Stored data:

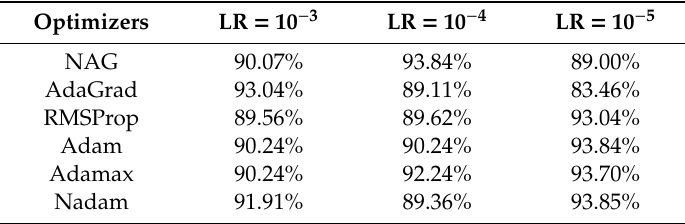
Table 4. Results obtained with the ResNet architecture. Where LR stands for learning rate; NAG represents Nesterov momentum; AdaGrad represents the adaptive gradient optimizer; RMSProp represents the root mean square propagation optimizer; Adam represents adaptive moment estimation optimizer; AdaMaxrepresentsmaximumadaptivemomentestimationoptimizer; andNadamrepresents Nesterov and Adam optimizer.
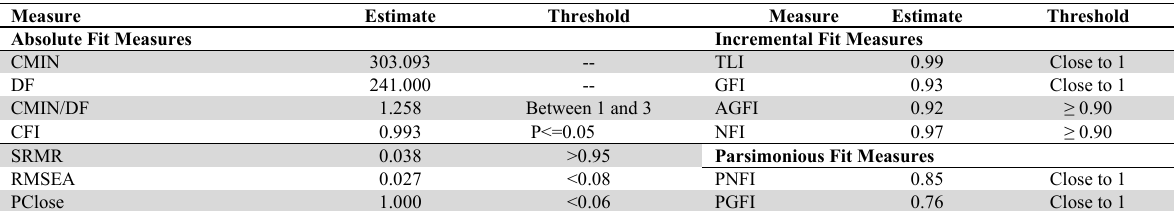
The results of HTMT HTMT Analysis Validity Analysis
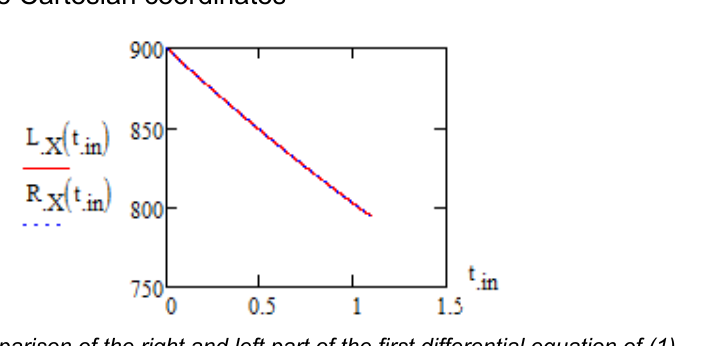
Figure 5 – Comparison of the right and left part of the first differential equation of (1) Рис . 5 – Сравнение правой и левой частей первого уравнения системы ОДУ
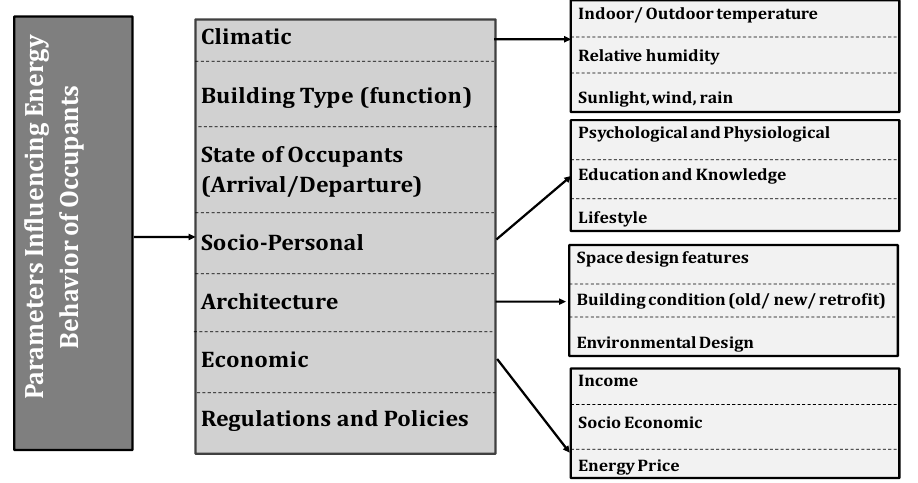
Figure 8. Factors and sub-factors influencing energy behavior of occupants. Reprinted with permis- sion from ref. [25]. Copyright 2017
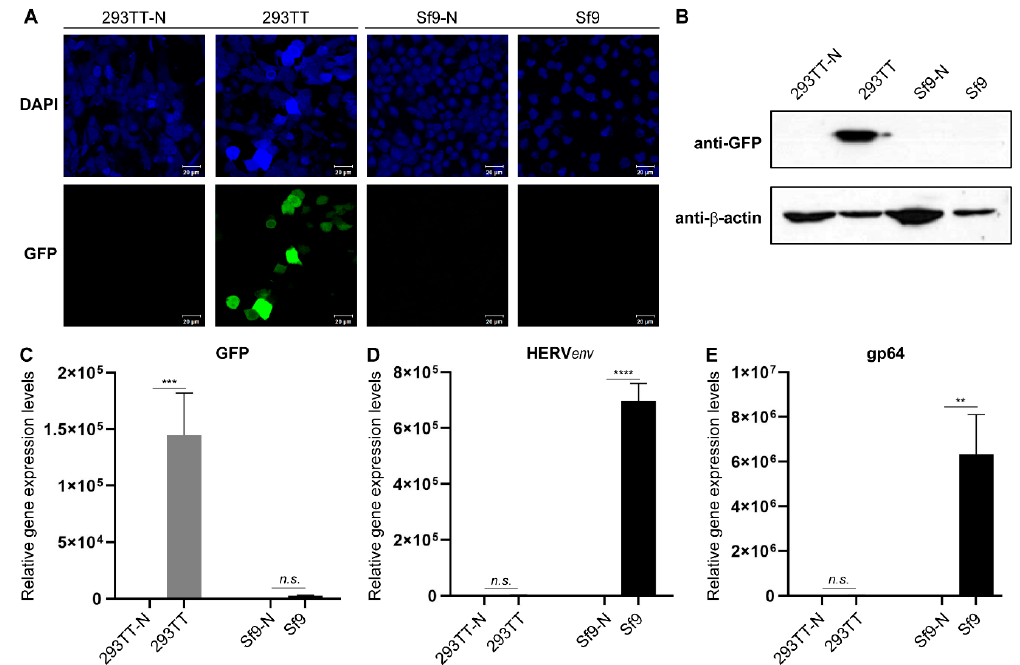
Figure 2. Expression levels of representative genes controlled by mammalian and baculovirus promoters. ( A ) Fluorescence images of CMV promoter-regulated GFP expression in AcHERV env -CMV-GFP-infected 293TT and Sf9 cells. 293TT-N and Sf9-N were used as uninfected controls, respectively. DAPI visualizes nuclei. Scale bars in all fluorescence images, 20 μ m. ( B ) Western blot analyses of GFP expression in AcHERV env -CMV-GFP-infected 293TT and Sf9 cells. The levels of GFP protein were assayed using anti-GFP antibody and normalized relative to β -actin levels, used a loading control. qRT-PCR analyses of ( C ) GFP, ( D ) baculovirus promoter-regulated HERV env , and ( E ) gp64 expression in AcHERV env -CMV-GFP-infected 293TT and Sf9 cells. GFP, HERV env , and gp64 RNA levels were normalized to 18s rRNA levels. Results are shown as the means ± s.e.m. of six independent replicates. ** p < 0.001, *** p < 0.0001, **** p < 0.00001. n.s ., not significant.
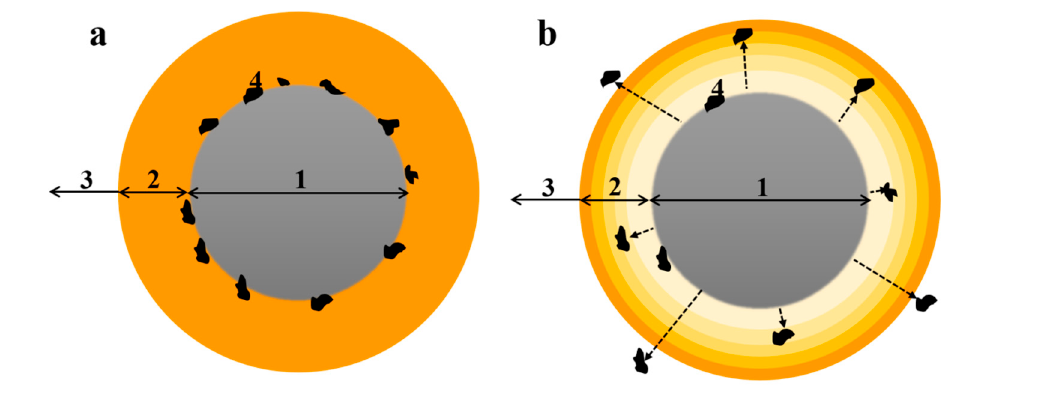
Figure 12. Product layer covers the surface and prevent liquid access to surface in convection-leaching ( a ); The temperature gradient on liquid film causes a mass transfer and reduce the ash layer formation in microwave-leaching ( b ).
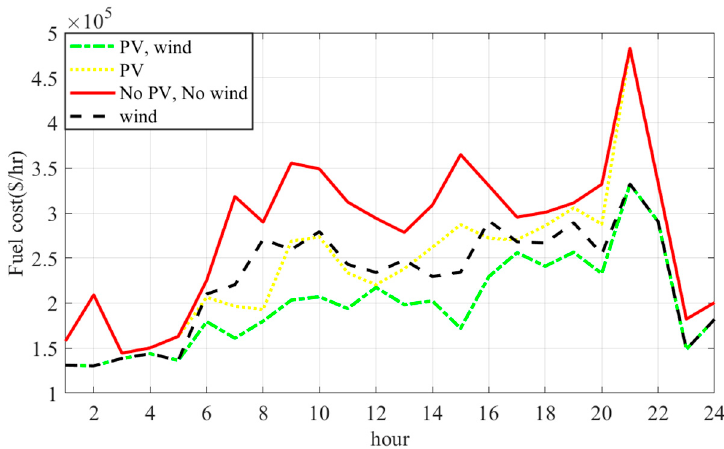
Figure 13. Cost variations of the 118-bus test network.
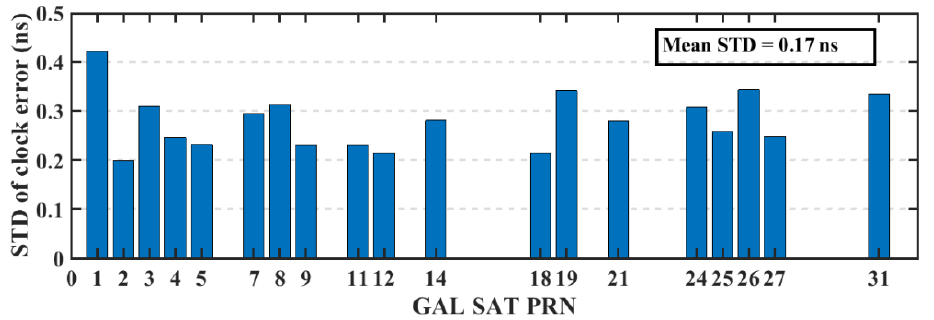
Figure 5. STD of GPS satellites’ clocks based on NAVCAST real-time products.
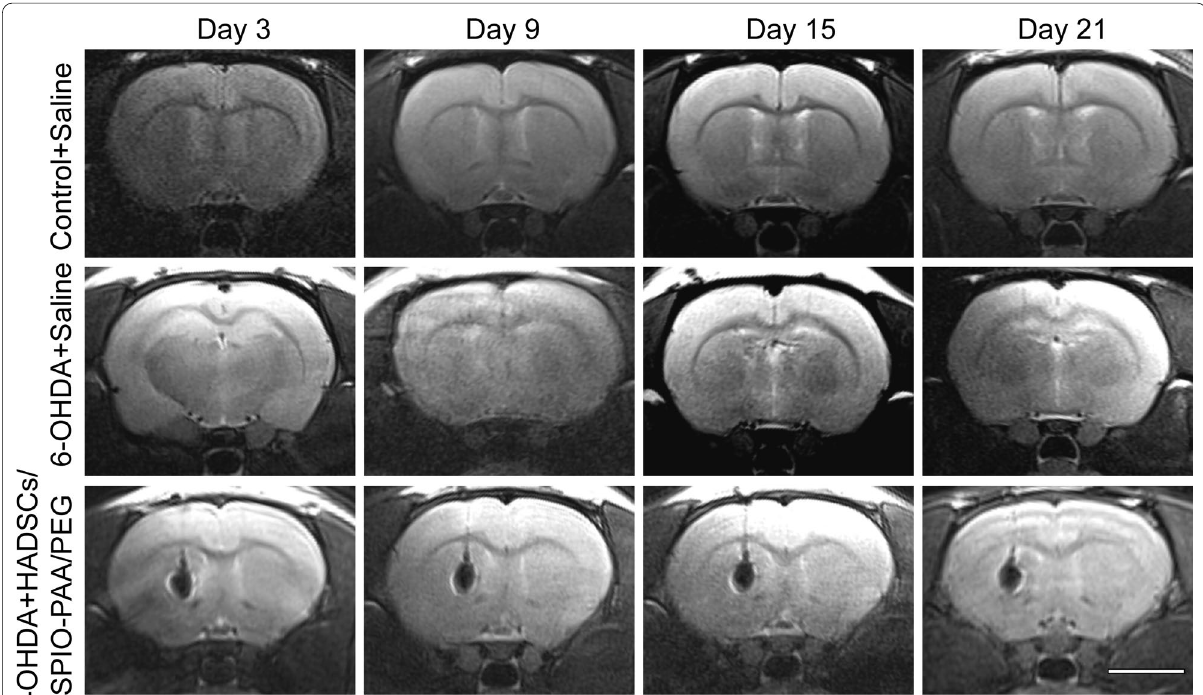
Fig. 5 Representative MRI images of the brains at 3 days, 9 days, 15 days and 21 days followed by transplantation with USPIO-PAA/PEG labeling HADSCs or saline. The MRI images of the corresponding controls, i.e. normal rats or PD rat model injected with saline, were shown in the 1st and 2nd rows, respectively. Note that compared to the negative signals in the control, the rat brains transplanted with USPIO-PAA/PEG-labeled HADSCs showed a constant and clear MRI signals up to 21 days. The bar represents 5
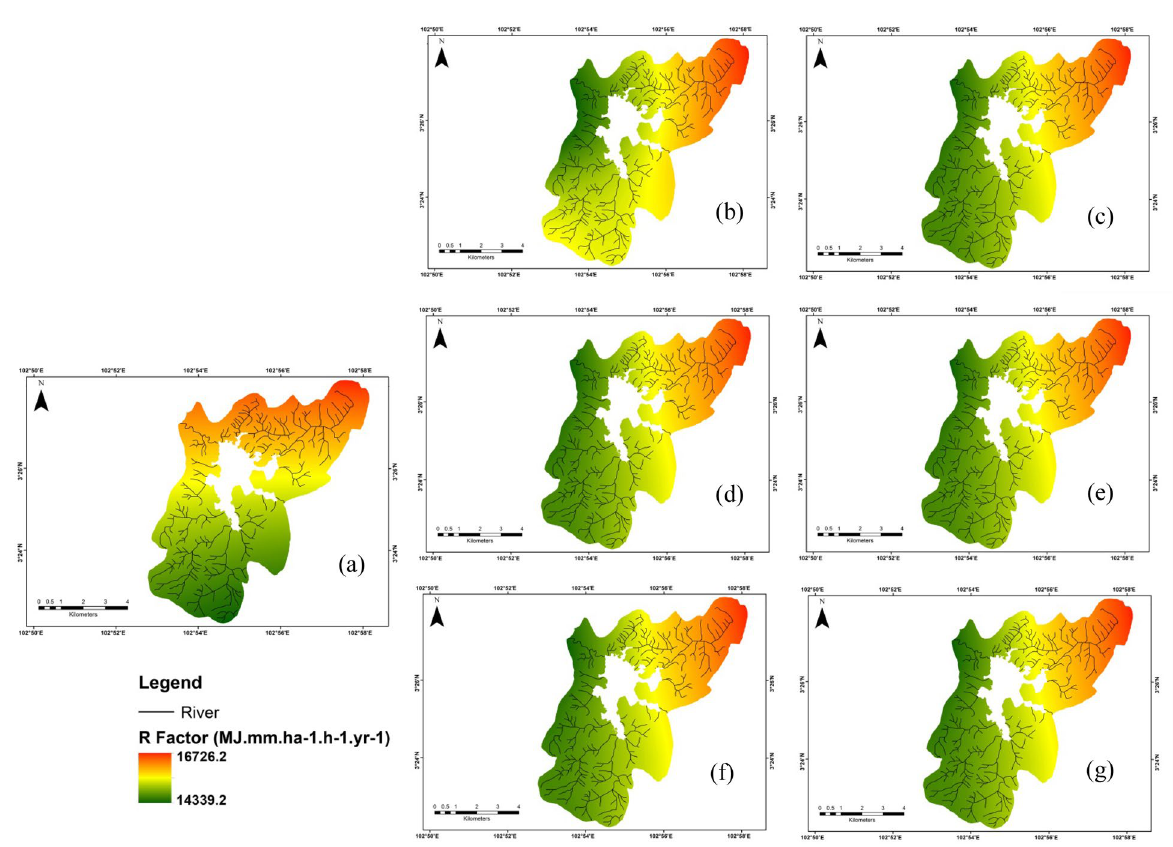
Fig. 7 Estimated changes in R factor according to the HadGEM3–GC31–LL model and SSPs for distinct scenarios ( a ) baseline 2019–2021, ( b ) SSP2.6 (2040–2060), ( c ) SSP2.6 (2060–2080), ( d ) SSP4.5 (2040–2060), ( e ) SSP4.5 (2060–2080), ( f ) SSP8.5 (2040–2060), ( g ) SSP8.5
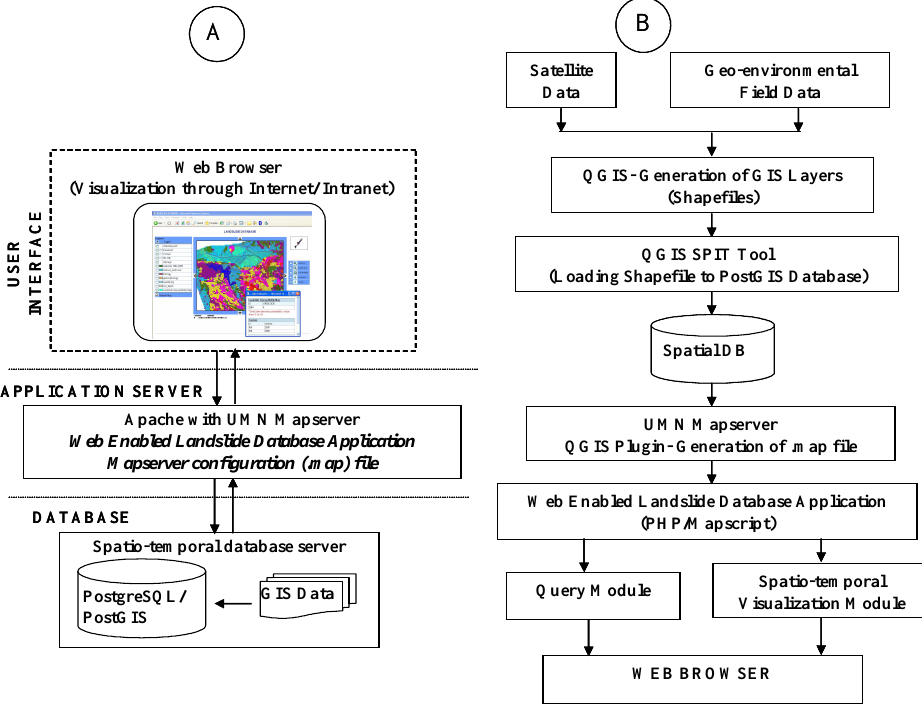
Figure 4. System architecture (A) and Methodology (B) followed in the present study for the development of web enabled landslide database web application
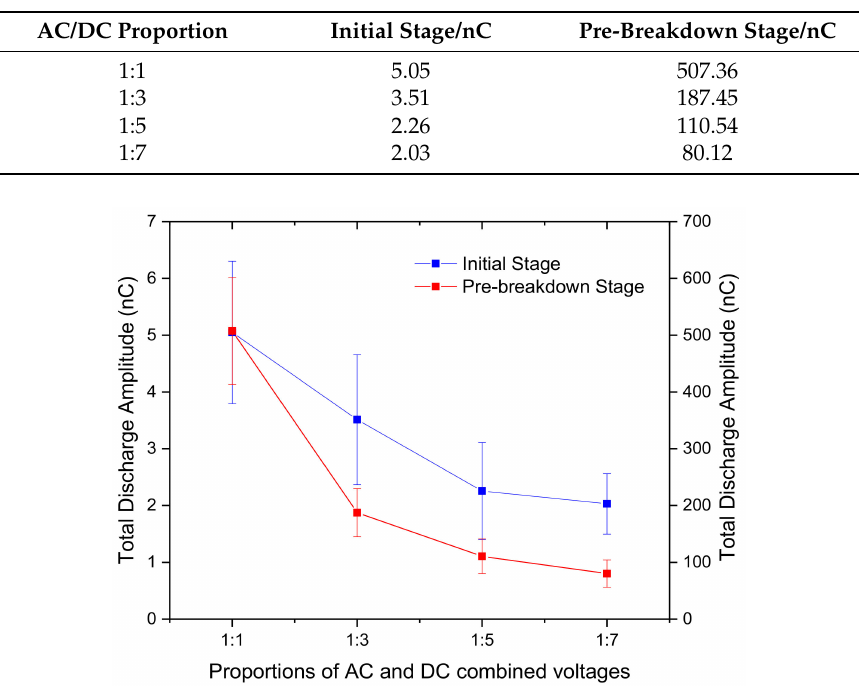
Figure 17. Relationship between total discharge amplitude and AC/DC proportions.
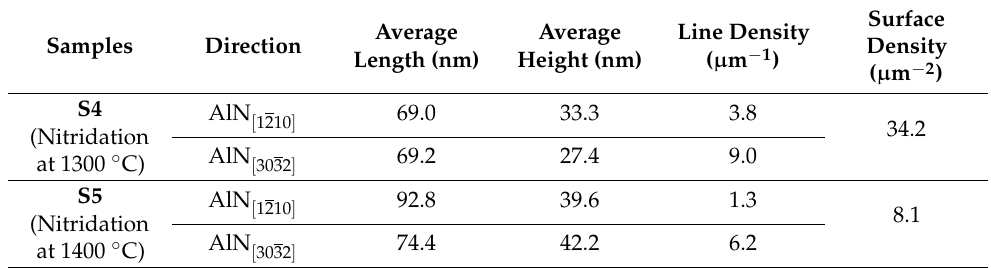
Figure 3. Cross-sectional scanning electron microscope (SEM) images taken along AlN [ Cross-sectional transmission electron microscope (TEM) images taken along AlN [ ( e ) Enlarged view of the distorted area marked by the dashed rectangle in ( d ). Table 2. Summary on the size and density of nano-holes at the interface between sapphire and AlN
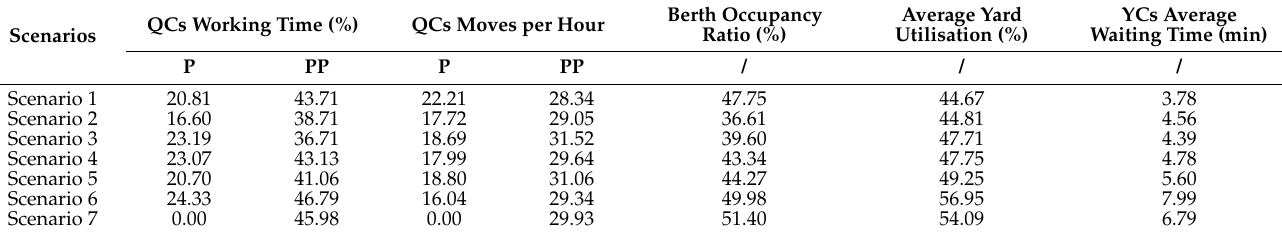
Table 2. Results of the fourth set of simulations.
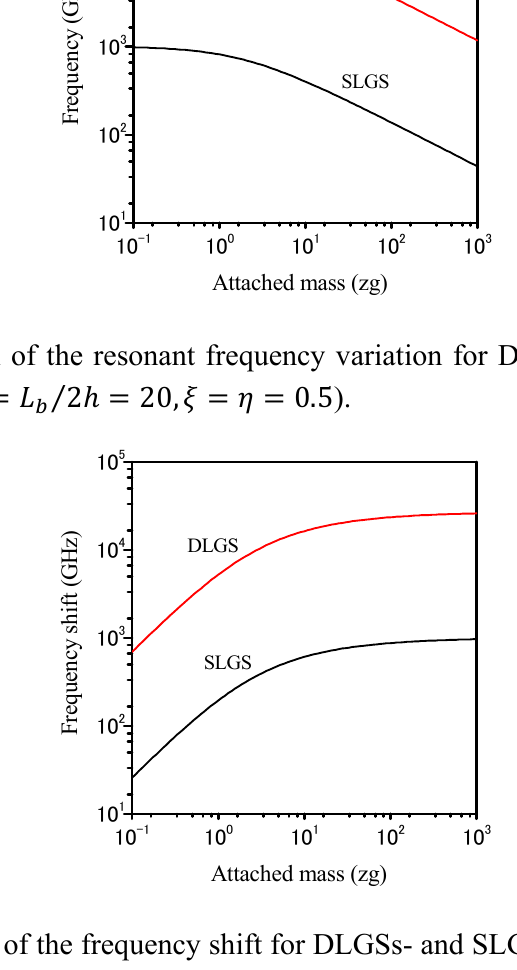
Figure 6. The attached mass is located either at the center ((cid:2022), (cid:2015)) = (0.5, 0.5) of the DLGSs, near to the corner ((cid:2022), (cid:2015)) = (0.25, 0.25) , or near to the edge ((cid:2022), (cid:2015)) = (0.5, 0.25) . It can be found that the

TASK DESCRIPTION: Every entry, exactly as written: transcribe it, passing over any pictures.

ANSWER SECTION:
Table 4. Results obtained with the ResNet architecture. Where LR stands for learning rate; NAG represents Nesterov momentum; AdaGrad represents the adaptive gradient optimizer; RMSProp represents the root mean square propagation optimizer; Adam represents adaptive moment estimation optimizer; AdaMaxrepresentsmaximumadaptivemomentestimationoptimizer; andNadamrepresents Nesterov and Adam optimizer.
The results of HTMT HTMT Analysis Validity Analysis
Figure 5 – Comparison of the right and left part of the first differential equation of (1) Рис . 5 – Сравнение правой и левой частей первого уравнения системы ОДУ
Figure 8. Factors and sub-factors influencing energy behavior of occupants. Reprinted with permis- sion from ref. [25]. Copyright 2017
Figure 2. Expression levels of representative genes controlled by mammalian and baculovirus promoters. ( A ) Fluorescence images of CMV promoter-regulated GFP expression in AcHERV env -CMV-GFP-infected 293TT and Sf9 cells. 293TT-N and Sf9-N were used as uninfected controls, respectively. DAPI visualizes nuclei. Scale bars in all fluorescence images, 20 μ m. ( B ) Western blot analyses of GFP expression in AcHERV env -CMV-GFP-infected 293TT and Sf9 cells. The levels of GFP protein were assayed using anti-GFP antibody and normalized relative to β -actin levels, used a loading control. qRT-PCR analyses of ( C ) GFP, ( D ) baculovirus promoter-regulated HERV env , and ( E ) gp64 expression in AcHERV env -CMV-GFP-infected 293TT and Sf9 cells. GFP, HERV env , and gp64 RNA levels were normalized to 18s rRNA levels. Results are shown as the means ± s.e.m. of six independent replicates. ** p < 0.001, *** p < 0.0001, **** p < 0.00001. n.s ., not significant.
Figure 12. Product layer covers the surface and prevent liquid access to surface in convection-leaching ( a ); The temperature gradient on liquid film causes a mass transfer and reduce the ash layer formation in microwave-leaching ( b ).
Figure 13. Cost variations of the 118-bus test network.
Figure 5. STD of GPS satellites’ clocks based on NAVCAST real-time products.
Fig. 5 Representative MRI images of the brains at 3 days, 9 days, 15 days and 21 days followed by transplantation with USPIO-PAA/PEG labeling HADSCs or saline. The MRI images of the corresponding controls, i.e. normal rats or PD rat model injected with saline, were shown in the 1st and 2nd rows, respectively. Note that compared to the negative signals in the control, the rat brains transplanted with USPIO-PAA/PEG-labeled HADSCs showed a constant and clear MRI signals up to 21 days. The bar represents 5
Fig. 7 Estimated changes in R factor according to the HadGEM3–GC31–LL model and SSPs for distinct scenarios ( a ) baseline 2019–2021, ( b ) SSP2.6 (2040–2060), ( c ) SSP2.6 (2060–2080), ( d ) SSP4.5 (2040–2060), ( e ) SSP4.5 (2060–2080), ( f ) SSP8.5 (2040–2060), ( g ) SSP8.5
Figure 4. System architecture (A) and Methodology (B) followed in the present study for the development of web enabled landslide database web application
Figure 17. Relationship between total discharge amplitude and AC/DC proportions.
Figure 3. Cross-sectional scanning electron microscope (SEM) images taken along AlN [ Cross-sectional transmission electron microscope (TEM) images taken along AlN [ ( e ) Enlarged view of the distorted area marked by the dashed rectangle in ( d ). Table 2. Summary on the size and density of nano-holes at the interface between sapphire and AlN
Table 2. Results of the fourth set of simulations.
Figure 6. The attached mass is located either at the center ((cid:2022), (cid:2015)) = (0.5, 0.5) of the DLGSs, near to the corner ((cid:2022), (cid:2015)) = (0.25, 0.25) , or near to the edge ((cid:2022), (cid:2015)) = (0.5, 0.25) . It can be found that the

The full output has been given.